236 Ill. App. 347 | Ill. App. Ct. | 1925
delivered the opinion of the court.
This is an action of trover in which the defendant bank was found guilty of converting a draft made upon' it by Security National Bank of the City of Dallas, Texas, to the order of Mrs. Wm. F. Merle. The declaration was in the usual common-law form, to which defendant pleaded the general issue.
Plaintiff’s evidence was to the effect that the draft was paid by defendant, that the indorsement thereon in the name of the payee was not made by plaintiff, and that the draft produced in court was borrowed from the bank in Dallas for that purpose. Defendant’s motion for a directed verdict having been denied, the only evidence it introduced was that tending to show that the indorsement was in plaintiff’s handwriting. On that question plaintiff introduced evidence in rebuttal. At the close of all the evidence defendant again made a motion for a directed verdict, which was denied.
There was no proof whatever made or offered by plaintiff that she ever came into the actual or constructive possession of the draft, nor proof of any circumstance tending to show she was the owner thereof or the party for whom it was intended. To supply this element in the case plaintiff relied wholly on the identity of her name with that of the payee in the draft, and proved that it was paid by defendant to some one without her indorsement. Without other proof defendant was entitled to a directed verdict.
Trover is a possessory action. It is a well-recognized principle that plaintiff must show that he has either a general or special property in the thing converted and the right to take possession at the time of the alleged conversion. (26 R. C. L., sec. 41, p. 1131; Bailey v. Godfrey, 54 Ill. 510; Bertholf v. Quinlan Bros & Co., 68 Ill. 297; Frink v. Pratt & Co., 130 Ill. 331.) This principle was said in Montgomery v. Brush, 121 Ill. 513, to be so elementary in its character as not require citation of authorities in its support.
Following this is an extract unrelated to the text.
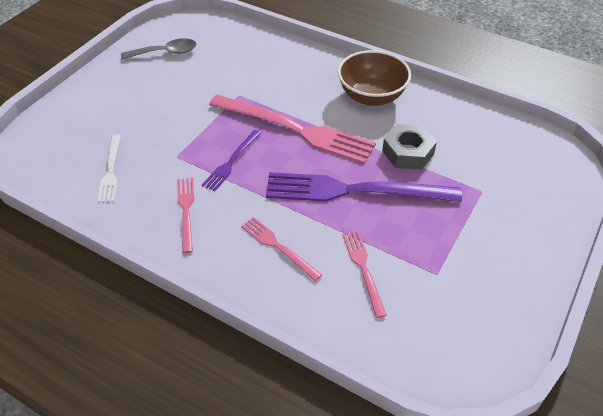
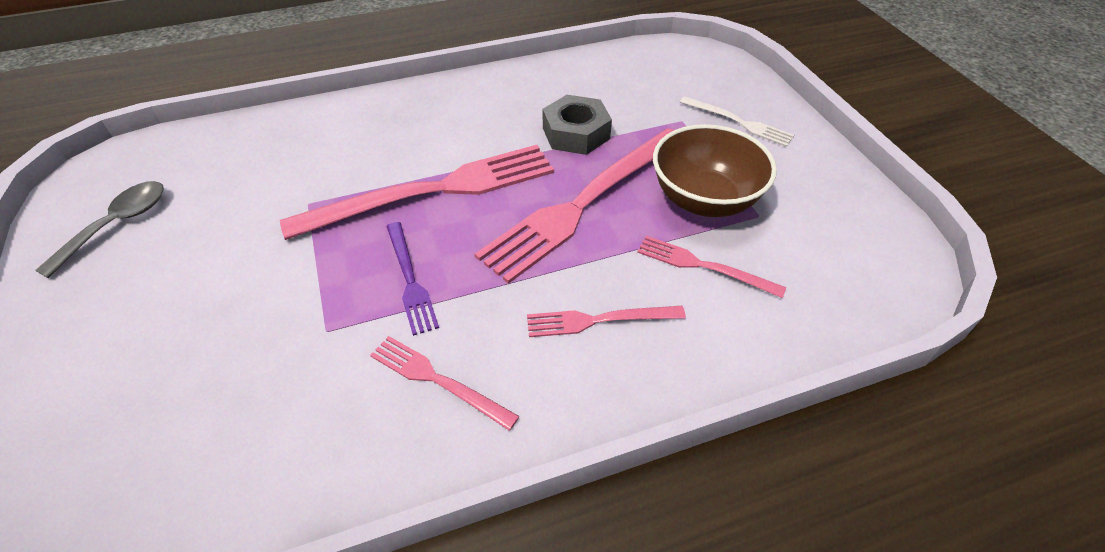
camera: 50 degrees left, 0 degrees up
(110, 170) = (248, 429): white fork -> white fork (738, 122)
(354, 190) = (583, 203): purple fork -> pink fork
(371, 96) = (465, 108): brown bowl -> brown bowl (704, 199)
In fact, the principle is not questioned. But plaintiff claims to have made a prima facie case of her right to possession of the draft from proof of the mere fact that it bears her name as payee. In support of this position counsel cite Pickle v. Muse, 88 Tenn. 380. The case is not in point. It was contended there that because there had been no delivery of the check to the payee named therein he could not maintain a suit against the bank on which it was drawn and which claimed payment thereof. In that case (which was not a case of trover) it was not questioned that the maker of the check was indebted to the payee, and the right to maintain the action was based on the theory of agency and that complainant had ratified receipt of the check from the maker, his debtor.
Counsel also cite the cases of Hamlin’s Wizard Oil Co. v. U. S. Exp. Co., 265 Ill. 156 [7 N. C. C. A. 638]; Foster v. Graf, 287 Ill. 559, and Higgin Mfg. Co. v. Foreman Bros. Banking Co., 222 Ill. App. 29, on the question of where the burden of proof lies to show authority to indorse the name of a payee. We fail to see their relevancy. In these cases the right of the payee to the checks on which the right to recovery was based, was affirmatively shown and not questioned. They have no bearing on the question here involved, namely, the necessity of plaintiff to prove her right to the possession of the draft at the time of its alleged conversion. It was incumbent upon plaintiff to prove that fact to maintain her cause of action, and there was no proof of any circumstance tending to show her right of possession or even that she was the intended payee. There is an entire absence of any testimony throwing any light on this question. The mere fact that plaintiff borrowed the check from the drawer bank to which it had been returned by defendant for the purpose of introducing it in evidence had no tendency whatever to show that it ever came into her possession or that she was entitled to possession of it prior to that time.
As there was no evidence of plaintiff’s right to the possession of the check, the court should have directed a verdict for defendant. For that reason the judgment must be reversed. The majority of the court, of which the writer is not one, think the cause should be remanded.
Reversed and remanded.
Fitch, P. J., and Gbidley, J., concur.